Tetapi bahkan itu berubah menjadi positif karena membuat Anfield menertawakan Suarez, menyelesaikan penampilannya sebagai penjahat pantomim di tempat di mana dia pernah dipuji. Tendangannya yang dibelokkan pada menit ke-57 tampaknya telah memberi sepuluh pemain penyelamat tetapi pemeriksaan VAR mengkonfirmasi adanya offside dalam persiapan. Suarez diganti tak lama setelah itu, terlambat dengan tepuk tangan meriah dari mereka yang sudah mengisinya. schadenfreude.

Meskipun ada satu atau dua momen peringatan kecil setelahnya, Atletico ditolak untuk kembali ke permainan saat Liverpool memperbaiki kesalahan Maret 2020 tetapi juga pertandingan terbalik dua minggu yang lalu, ketika Liverpool menyia-nyiakan keunggulan dua gol dan membutuhkan skor. Penalti akhir Salah untuk merebut kemenangan 3-2.

“Kami telah belajar pelajaran kami dari Madrid ketika kami unggul 2-0,” kata Alexander-Arnold kepada BT Sport. “Kami mampu melihatnya dan mendominasi permainan.

“Kami tahu tipe tim seperti apa mereka. Mereka suka menyedot Anda ke dalam cara bermain mereka, tetapi kami menjaga bola, membuatnya bergerak cepat dan mencetak dua gol yang sangat bagus.”
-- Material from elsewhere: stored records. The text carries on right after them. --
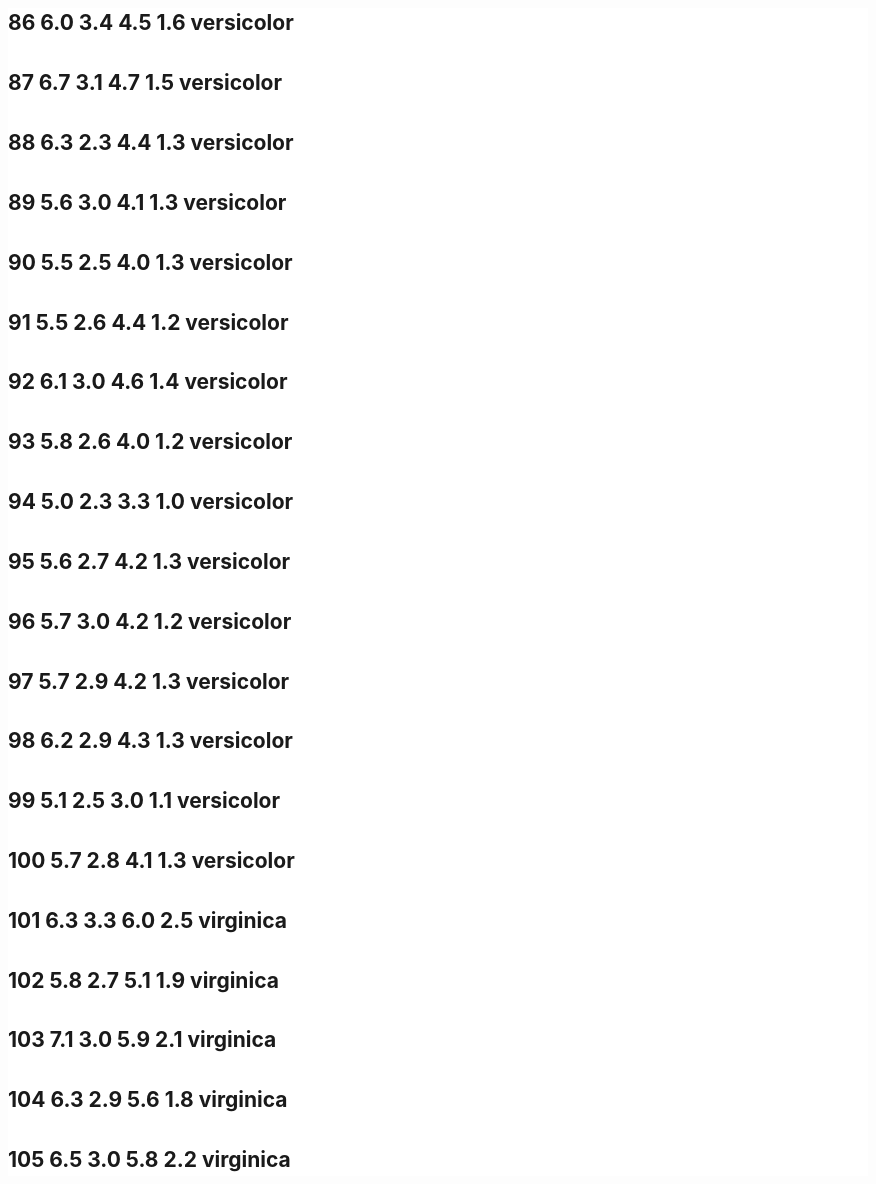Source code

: ## 86           6.0         3.4          4.5         1.6 versicolor
## 87           6.7         3.1          4.7         1.5 versicolor
## 88           6.3         2.3          4.4         1.3 versicolor
## 89           5.6         3.0          4.1         1.3 versicolor
## 90           5.5         2.5          4.0         1.3 versicolor
## 91           5.5         2.6          4.4         1.2 versicolor
## 92           6.1         3.0          4.6         1.4 versicolor
## 93           5.8         2.6          4.0         1.2 versicolor
## 94           5.0         2.3          3.3         1.0 versicolor
## 95           5.6         2.7          4.2         1.3 versicolor
## 96           5.7         3.0          4.2         1.2 versicolor
## 97           5.7         2.9          4.2         1.3 versicolor
## 98           6.2         2.9          4.3         1.3 versicolor
## 99           5.1         2.5          3.0         1.1 versicolor
## 100          5.7         2.8          4.1         1.3 versicolor
## 101          6.3         3.3          6.0         2.5  virginica
## 102          5.8         2.7          5.1         1.9  virginica
## 103          7.1         3.0          5.9         2.1  virginica
## 104          6.3         2.9          5.6         1.8  virginica
## 105          6.5         3.0          5.8         2.2  virginica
Cedera di lini tengah telah membuat Klopp khawatir akhir-akhir ini, tetapi Fabinho kembali dengan selamat dari masalah lutut, yang berlangsung satu jam sebelum Thiago Alcantara membuat penampilan pertamanya dalam enam minggu setelah cedera betis untuk menggantikannya dan mengisi kembali departemen itu lebih lanjut.

Kemungkinan cedera pada Roberto Firmino — diganti 12 menit menjelang pertandingan usai setelah masuk menggantikan Mane — adalah satu-satunya catatan buruk pada malam yang membuat Liverpool mengamankan posisi teratas di Grup B dengan dua pertandingan tersisa. Selain itu, Liverpool kini tidak terkalahkan dalam 25 pertandingan di semua kompetisi, rekor terpanjang mereka sejak bergabung dengan Football League pada tahun 1893.
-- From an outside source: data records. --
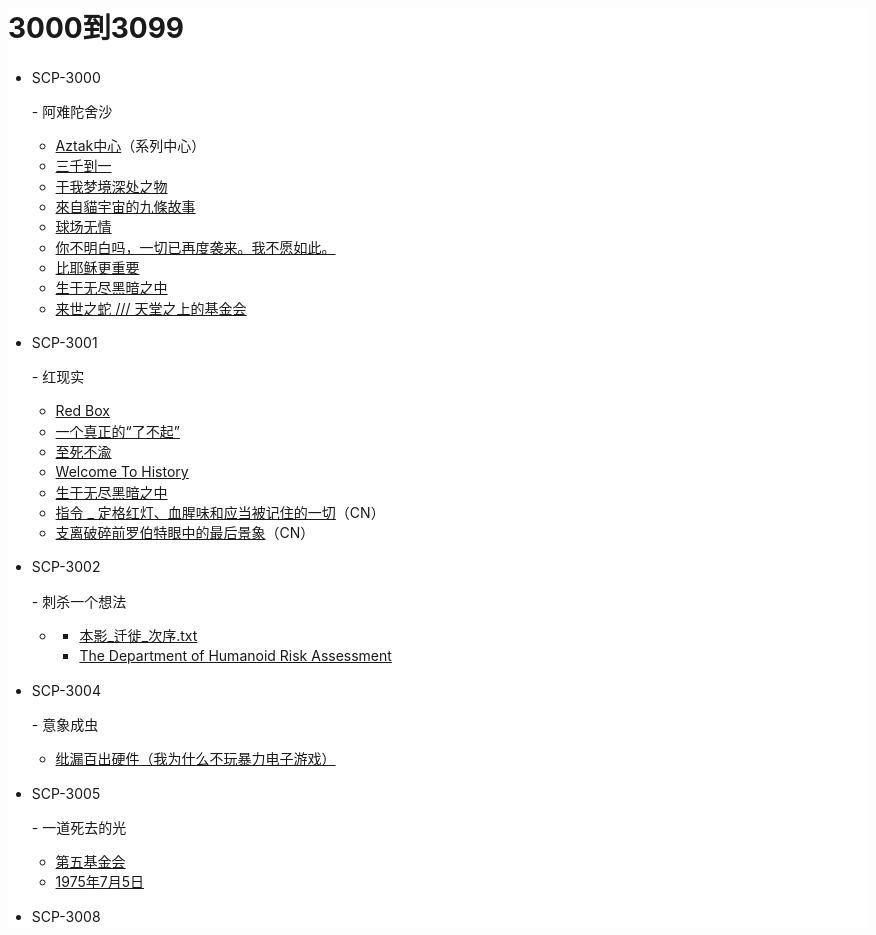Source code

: # 3000到3099



- SCP-3000

   

  \- 阿难陀舍沙

  - [Aztak中心](https://scp-wiki-cn.wikidot.com/atzak-hub)（系列中心）
  - [三千到一](https://scp-wiki-cn.wikidot.com/three-thousand-to-one)
  - [于我梦境深处之物](https://scp-wiki-cn.wikidot.com/the-thing-at-the-bottom-of-my-dreams)
  - [來自貓宇宙的九條故事](https://scp-wiki-cn.wikidot.com/nine-tales-from-the-cativerse)
  - [球场无情](https://scp-wiki-cn.wikidot.com/the-unforgiving-gridiron)
  - [你不明白吗，一切已再度袭来。我不愿如此。](https://scp-wiki-cn.wikidot.com/its-all-coming-back-dont-you-understand)
  - [比耶稣更重要](https://scp-wiki-cn.wikidot.com/bigger-than-jesus)
  - [生于无尽黑暗之中](https://scp-wiki-cn.wikidot.com/someareborntoendlessnight)
  - [来世之蛇 /// 天堂之上的基金会](https://scp-wiki-cn.wikidot.com/slipping-away)

- SCP-3001

   

  \- 红现实

  - [Red Box](https://scp-wiki-cn.wikidot.com/folding-a-red-box)
  - [一个真正的“了不起”](https://scp-wiki-cn.wikidot.com/a-real-humdinger)
  - [至死不渝](https://scp-wiki-cn.wikidot.com/until-death)
  - [Welcome To History](https://scp-wiki-cn.wikidot.com/welcome-to-history)
  - [生于无尽黑暗之中](https://scp-wiki-cn.wikidot.com/someareborntoendlessnight)
  - [指令 _ 定格红灯、血腥味和应当被记住的一切](https://scp-wiki-cn.wikidot.com/hongsehuanmeng)（CN）
  - [支离破碎前罗伯特眼中的最后景象](https://scp-wiki-cn.wikidot.com/maybe-artwork-im-not-sure)（CN）

- SCP-3002

   

  \- 刺杀一个想法

  - - [本影_迁徙_次序.txt](https://scp-wiki-cn.wikidot.com/umbral-migratory-sequence)
    - [The Department of Humanoid Risk Assessment](https://scp-wiki-cn.wikidot.com/humanoid-risk-assessment)

- SCP-3004

   

  \- 意象成虫

  - [纰漏百出硬件（我为什么不玩暴力电子游戏）](https://scp-wiki-cn.wikidot.com/buggy-hardware)

- SCP-3005

   

  \- 一道死去的光

  - [第五基金会](https://scp-wiki-cn.wikidot.com/fifthdation)
  - [1975年7月5日](https://scp-wiki-cn.wikidot.com/acts-of-abuse)

- SCP-3008
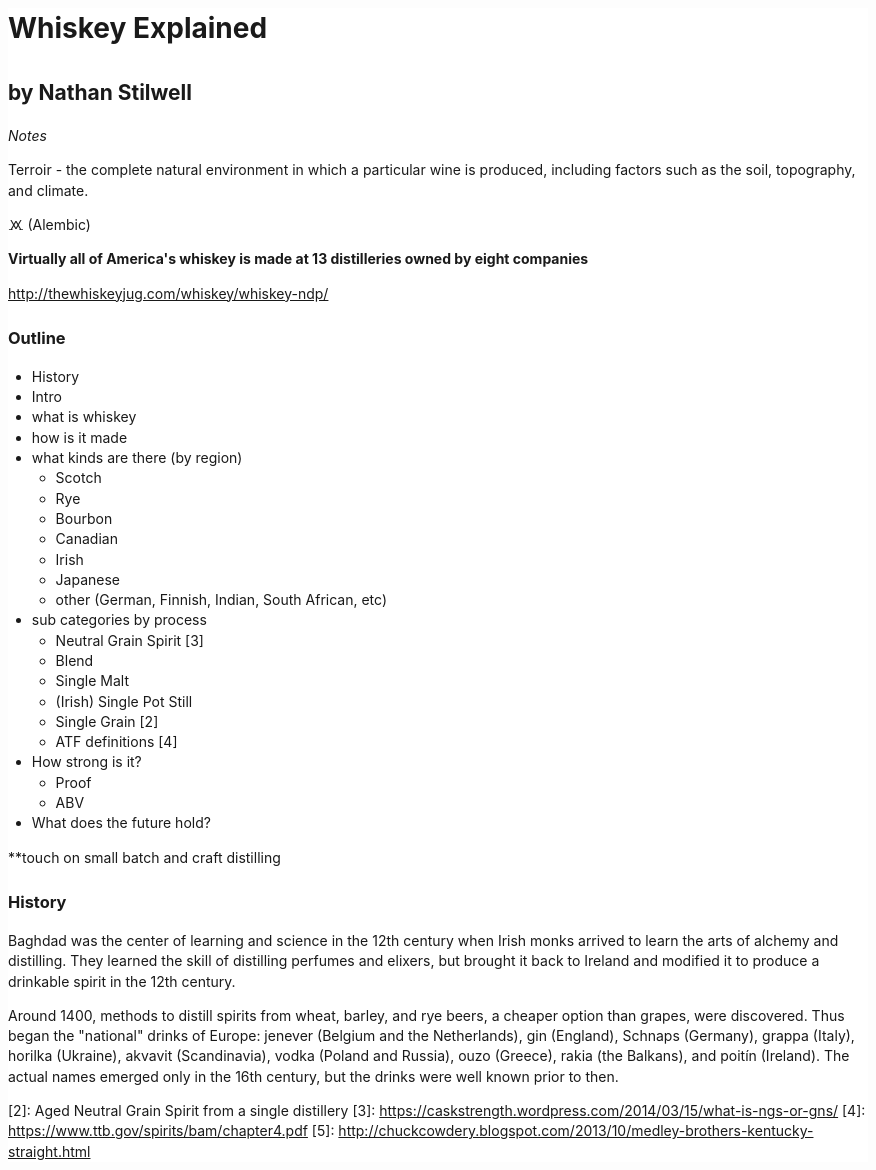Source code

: # Whiskey Explained
## by Nathan Stilwell

*Notes*

Terroir - the complete natural environment in which a particular wine is produced, including factors such as the soil, topography, and climate.

🝪 (Alembic)

**Virtually all of America's whiskey is made at 13 distilleries owned by eight companies**

http://thewhiskeyjug.com/whiskey/whiskey-ndp/

### Outline

- History
- Intro
- what is whiskey
- how is it made
- what kinds are there (by region)
	- Scotch
	- Rye
	- Bourbon
	- Canadian
	- Irish
	- Japanese
	- other (German, Finnish, Indian, South African, etc)
- sub categories by process
	- Neutral Grain Spirit [3]
	- Blend
	- Single Malt
	- (Irish) Single Pot Still
	- Single Grain [2]
	- ATF definitions [4]
- How strong is it?
	- Proof
	- ABV
- What does the future hold?

**touch on small batch and craft distilling

### History

Baghdad was the center of learning and science in the 12th century when Irish monks arrived to learn the arts of alchemy and distilling. They learned the skill of distilling perfumes and elixers, but brought it back to Ireland and modified it to produce a drinkable spirit in the 12th century.

Around 1400, methods to distill spirits from wheat, barley, and rye beers, a cheaper option than grapes, were discovered. Thus began the "national" drinks of Europe: jenever (Belgium and the Netherlands), gin (England), Schnaps (Germany), grappa (Italy), horilka (Ukraine), akvavit (Scandinavia), vodka (Poland and Russia), ouzo (Greece), rakia (the Balkans), and poitín (Ireland). The actual names emerged only in the 16th century, but the drinks were well known prior to then.


[1]: http://gardenandgun.com/article/gg-interview-mr-whiskey
[2]: Aged Neutral Grain Spirit from a single distillery
[3]: https://caskstrength.wordpress.com/2014/03/15/what-is-ngs-or-gns/
[4]: https://www.ttb.gov/spirits/bam/chapter4.pdf
[5]: http://chuckcowdery.blogspot.com/2013/10/medley-brothers-kentucky-straight.html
Ini jauh dari pertengahan Maret, ketika Klopp mengklaim “hampir mustahil untuk lolos” ke Liga Champions setelah kampanye Liga Premier yang bermasalah membuat mereka membutuhkan snooker untuk mencapai empat besar. Namun mereka berhasil dan, tentu saja di Eropa, tidak pernah melihat ke belakang sejak itu.

Apakah itu peristiwa Maret tahun ini atau terakhir, Liverpool telah pindah.